We are nearing the end of our first summer visitor. My sister has been here for about a month and leaves at the end of the week. Her visit has been wonderful – we’ve explored around Sicily, eaten a lot of bruschetta, spent a lot of time at the beach, and went to Croatia for our second big vacation. Christy and I had our tickets booked, but didn’t know if Sean would be able to go until just a couple days before. So we booked him a last minute flight, and he was able to spend the week in Croatia.
We had heard a lot of good things about Croatia, but still didn’t know exactly what to expect. Upon arrival though, we all voted that it was stellar. The water is clear and blue, the towns are darling and picturesque, and the whole country is beautiful. English is widely spoken and their infrastructure is good, so it’s very easy to get around. We spent our first few days in Cavtat, just south of Dubrovnik. We would spend our mornings swimming off the rocks in Cavtat, and then go into Dubrovnik for the afternoon. Dubrovnik is a medieval town built on the southern coast of Croatia. The wall surrounding the city still stands, and the city itself is beautiful. It was bombed heavily during the war in 1991 for about 7 months, and the majority of the buildings were hit. It has been carefully rebuilt and restored though, and there is little evidence of the destruction. The city is a maze of stone roads and buildings, we enjoyed wandering around, eating mussels, and exploring.
From Dubrovnik, we took a bus up to Split, where we spent a couple nights. In Split, we rented a car and drove up to Plitvice Lakes National Park. We had seen pictures of it, and it was part of why we picked Croatia. It did not disappoint. It looks like a fairy land of rocks and waterfalls. We spent two days there walking along the wooden paths over and around the water.

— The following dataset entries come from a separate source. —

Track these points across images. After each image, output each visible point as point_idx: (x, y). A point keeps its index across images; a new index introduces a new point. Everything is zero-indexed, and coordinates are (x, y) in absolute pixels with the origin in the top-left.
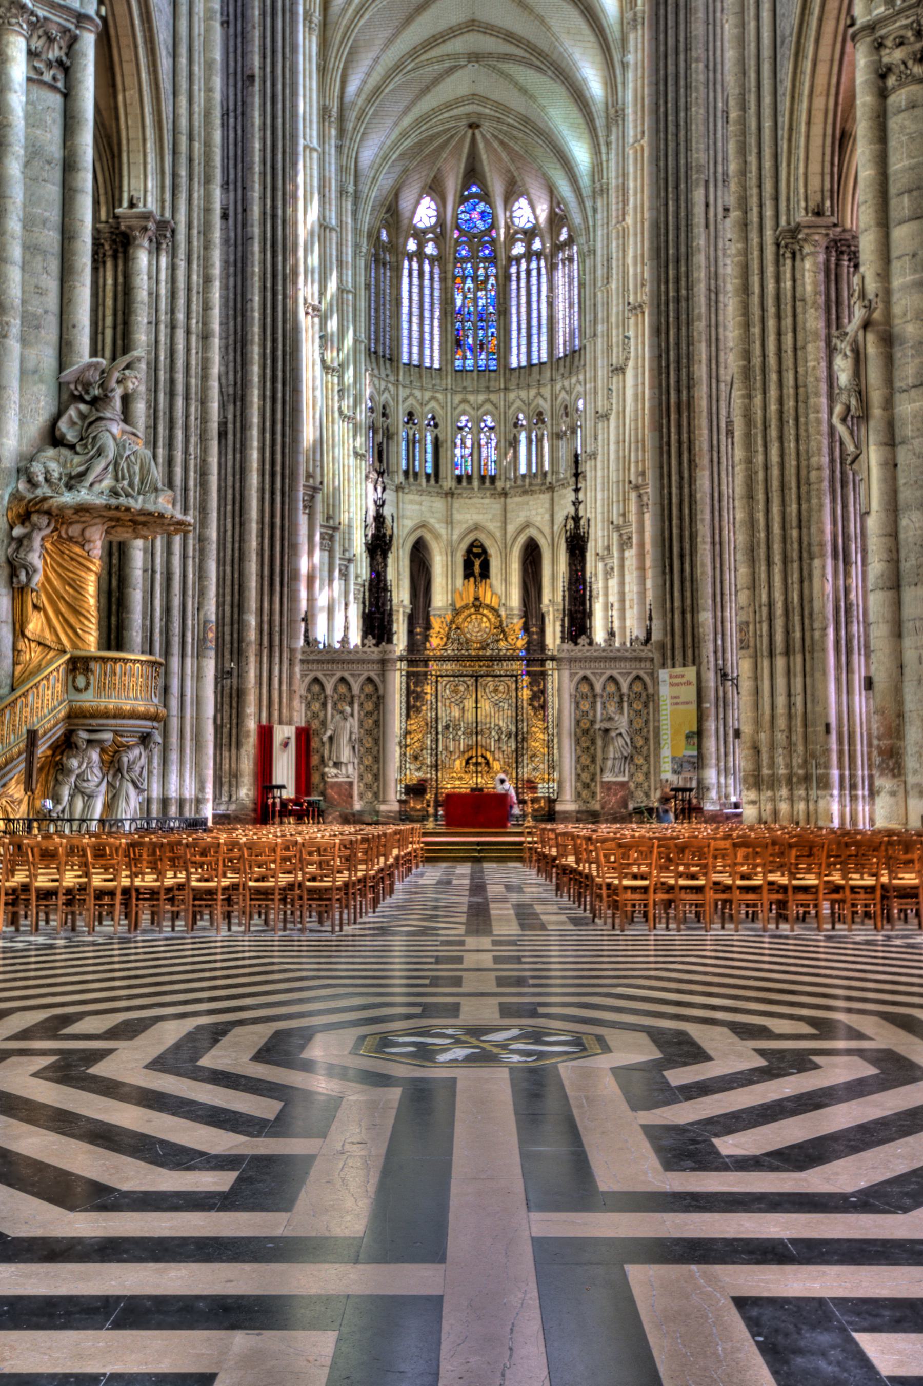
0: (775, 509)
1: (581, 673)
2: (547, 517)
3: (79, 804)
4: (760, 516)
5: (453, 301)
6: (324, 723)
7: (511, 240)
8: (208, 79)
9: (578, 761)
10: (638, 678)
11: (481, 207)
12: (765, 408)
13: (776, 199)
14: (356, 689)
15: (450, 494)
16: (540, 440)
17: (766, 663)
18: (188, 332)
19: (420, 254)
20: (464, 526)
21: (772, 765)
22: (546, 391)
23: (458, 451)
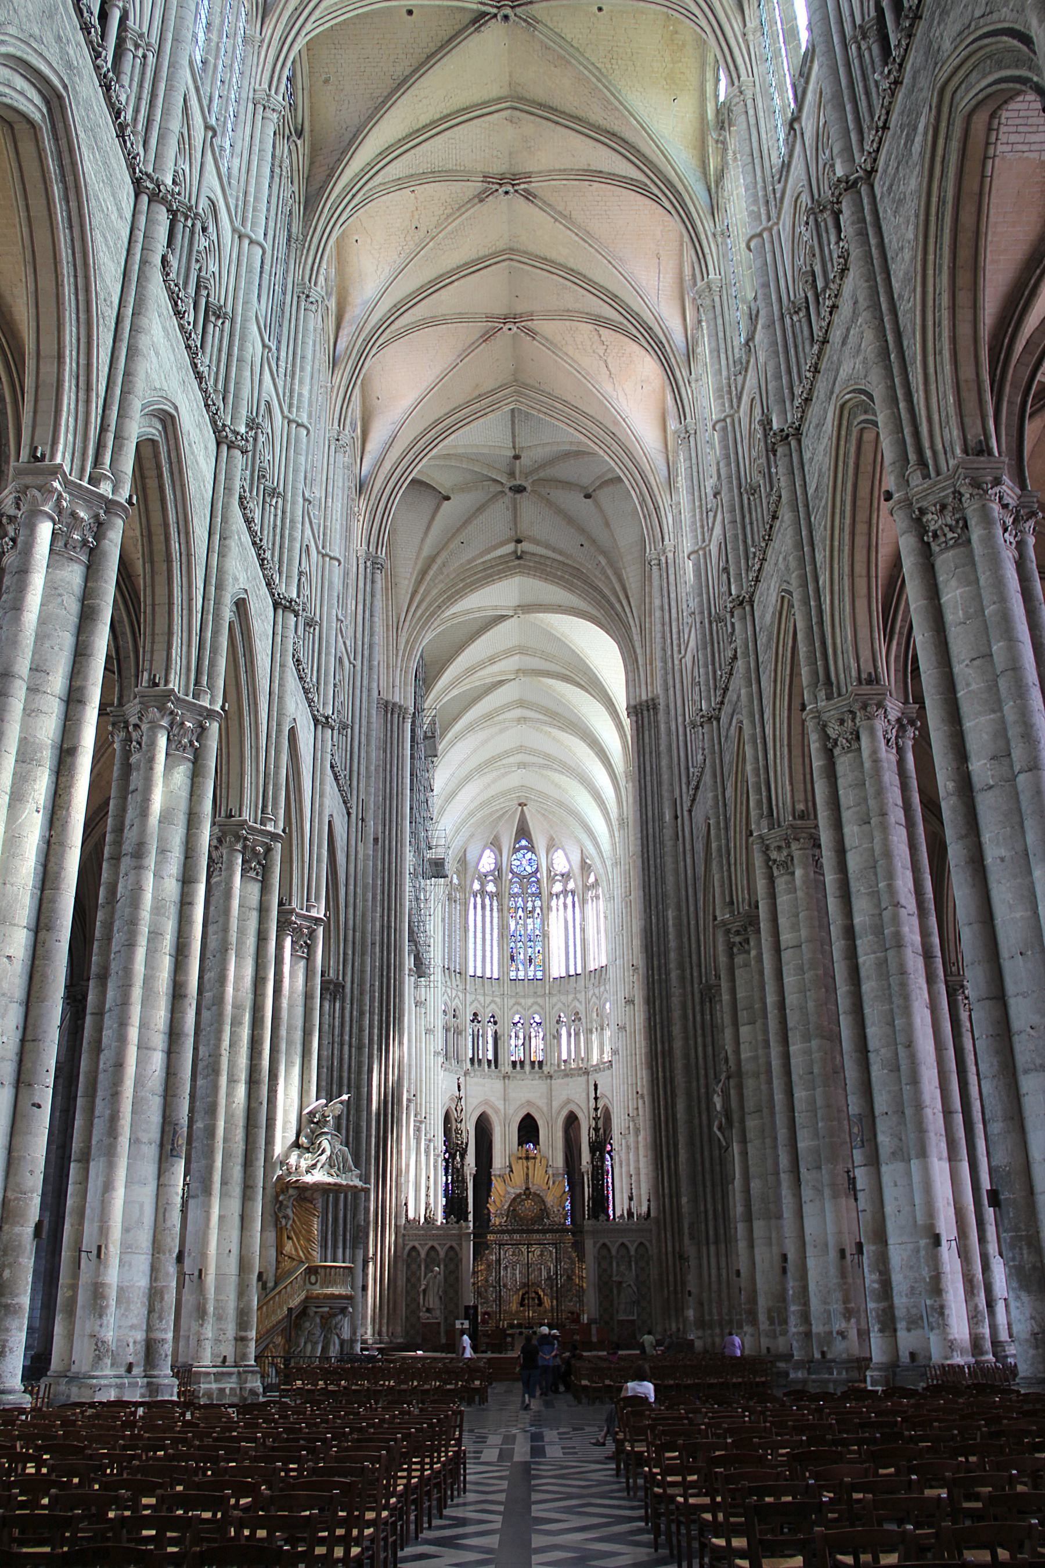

Our last night in Croatia we spent in Trogir, and in the morning we flew out. Sean went back to Sicily to go to work, and Christy and I headed to Rome for a few days. We saw most of the big sights, had many cones of gelato, hung out in the piazzas, and ate pasta carbonara every day. Christy had two friends that were in Rome at the same time, so we spent an evening with them. We were also able to meet our cousin’s boyfriend Fede, who took us on a tour of the city at night. Now, we are back in Sicily. We went down to Villa Romana del Casale, a 4th century villa that contains the largest collection of Roman mosaics in the world. The villa was covered by a mudslide centuries ago, and only recently rediscovered and excavated. Since it had been covered in mud for so many centuries, it’s extremely well preserved. The place is massive, and beautiful. August 17th was the festival of Saint Agatha in Catania. Saint Agatha is the patron saint of Catania. There is a three day festival in February commemorating when she was martyred, and August celebrates when her relics were returned to Catania. The whole piazza is crowded with people, and at dusk her relics are carried around the city in a procession, followed by lots of fireworks. A few days ago, Christy and I took a drive down to some of the hill towns in southern Sicily. We stopped in Ragusa and Noto, beautiful towns that were mostly destroyed by an earthquake in 1693, but have been rebuilt.
Etna has been erupting off and on for the past few months. Christy and I drove up a few weeks ago to check out the eruptions, you could actually see the lava flow and bursts from the freeway along the coast. My parents and grandmother come in a couple days, so we will have more adventures to come.